## WORK TO COMPLETE
The expected output is every entry, repeated word for word.

## RECORDS FOR THIS TASK
=== Begin Enclosure ===
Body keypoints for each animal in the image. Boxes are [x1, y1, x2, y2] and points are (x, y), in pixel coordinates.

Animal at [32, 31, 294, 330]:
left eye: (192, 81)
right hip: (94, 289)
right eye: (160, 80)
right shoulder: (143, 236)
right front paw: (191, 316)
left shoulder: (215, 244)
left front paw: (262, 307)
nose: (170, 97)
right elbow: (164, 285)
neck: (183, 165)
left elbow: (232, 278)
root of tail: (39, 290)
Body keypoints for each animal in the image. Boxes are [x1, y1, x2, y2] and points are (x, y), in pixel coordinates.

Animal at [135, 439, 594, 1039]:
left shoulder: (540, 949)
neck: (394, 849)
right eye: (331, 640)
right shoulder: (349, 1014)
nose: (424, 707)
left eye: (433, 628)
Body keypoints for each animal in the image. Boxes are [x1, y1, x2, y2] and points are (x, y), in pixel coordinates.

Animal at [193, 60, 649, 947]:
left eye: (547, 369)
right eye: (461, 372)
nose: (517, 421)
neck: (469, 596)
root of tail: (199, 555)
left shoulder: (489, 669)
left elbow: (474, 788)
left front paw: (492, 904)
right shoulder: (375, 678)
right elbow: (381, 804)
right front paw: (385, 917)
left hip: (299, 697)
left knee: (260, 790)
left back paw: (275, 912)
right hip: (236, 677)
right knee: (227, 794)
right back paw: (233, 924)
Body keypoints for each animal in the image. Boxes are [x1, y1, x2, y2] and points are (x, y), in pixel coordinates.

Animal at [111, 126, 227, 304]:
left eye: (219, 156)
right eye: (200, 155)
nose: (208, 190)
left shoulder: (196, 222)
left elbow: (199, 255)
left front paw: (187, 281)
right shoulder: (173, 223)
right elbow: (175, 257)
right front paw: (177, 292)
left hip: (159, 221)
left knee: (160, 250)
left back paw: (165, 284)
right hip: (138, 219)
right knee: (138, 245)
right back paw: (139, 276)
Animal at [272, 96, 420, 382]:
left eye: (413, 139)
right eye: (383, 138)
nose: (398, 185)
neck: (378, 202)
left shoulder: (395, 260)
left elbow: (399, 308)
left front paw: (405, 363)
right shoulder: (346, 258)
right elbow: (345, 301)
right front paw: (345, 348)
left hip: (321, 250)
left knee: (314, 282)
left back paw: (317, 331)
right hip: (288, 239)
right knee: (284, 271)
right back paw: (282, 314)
=== End Enclosure ===
## WRITTEN ANSWER
Body keypoints for each animal in the image. Boxes are [x1, y1, x2, y2] and points are (x, y), in pixel coordinates.

Animal at [32, 31, 294, 330]:
left eye: (192, 81)
right hip: (94, 289)
right eye: (160, 80)
right shoulder: (143, 236)
right front paw: (191, 316)
left shoulder: (215, 244)
left front paw: (262, 307)
nose: (170, 97)
right elbow: (164, 285)
neck: (183, 165)
left elbow: (232, 278)
root of tail: (39, 290)
Body keypoints for each animal in the image. Boxes are [x1, y1, x2, y2] and points are (x, y), in pixel coordinates.

Animal at [135, 439, 594, 1039]:
left shoulder: (540, 949)
neck: (394, 849)
right eye: (331, 640)
right shoulder: (349, 1014)
nose: (424, 707)
left eye: (433, 628)
Body keypoints for each animal in the image. Boxes are [x1, y1, x2, y2] and points are (x, y), in pixel coordinates.

Animal at [193, 60, 649, 947]:
left eye: (547, 369)
right eye: (461, 372)
nose: (517, 421)
neck: (469, 596)
root of tail: (199, 555)
left shoulder: (489, 669)
left elbow: (474, 788)
left front paw: (492, 904)
right shoulder: (375, 678)
right elbow: (381, 804)
right front paw: (385, 917)
left hip: (299, 697)
left knee: (260, 790)
left back paw: (275, 912)
right hip: (236, 677)
right knee: (227, 794)
right back paw: (233, 924)
Body keypoints for each animal in the image. Boxes are [x1, y1, x2, y2] and points are (x, y), in pixel coordinates.

Animal at [111, 126, 227, 304]:
left eye: (219, 156)
right eye: (200, 155)
nose: (208, 190)
left shoulder: (196, 222)
left elbow: (199, 255)
left front paw: (187, 281)
right shoulder: (173, 223)
right elbow: (175, 257)
right front paw: (177, 292)
left hip: (159, 221)
left knee: (160, 250)
left back paw: (165, 284)
right hip: (138, 219)
right knee: (138, 245)
right back paw: (139, 276)
Animal at [272, 96, 420, 382]:
left eye: (413, 139)
right eye: (383, 138)
nose: (398, 185)
neck: (378, 202)
left shoulder: (395, 260)
left elbow: (399, 308)
left front paw: (405, 363)
right shoulder: (346, 258)
right elbow: (345, 301)
right front paw: (345, 348)
left hip: (321, 250)
left knee: (314, 282)
left back paw: (317, 331)
right hip: (288, 239)
right knee: (284, 271)
right back paw: (282, 314)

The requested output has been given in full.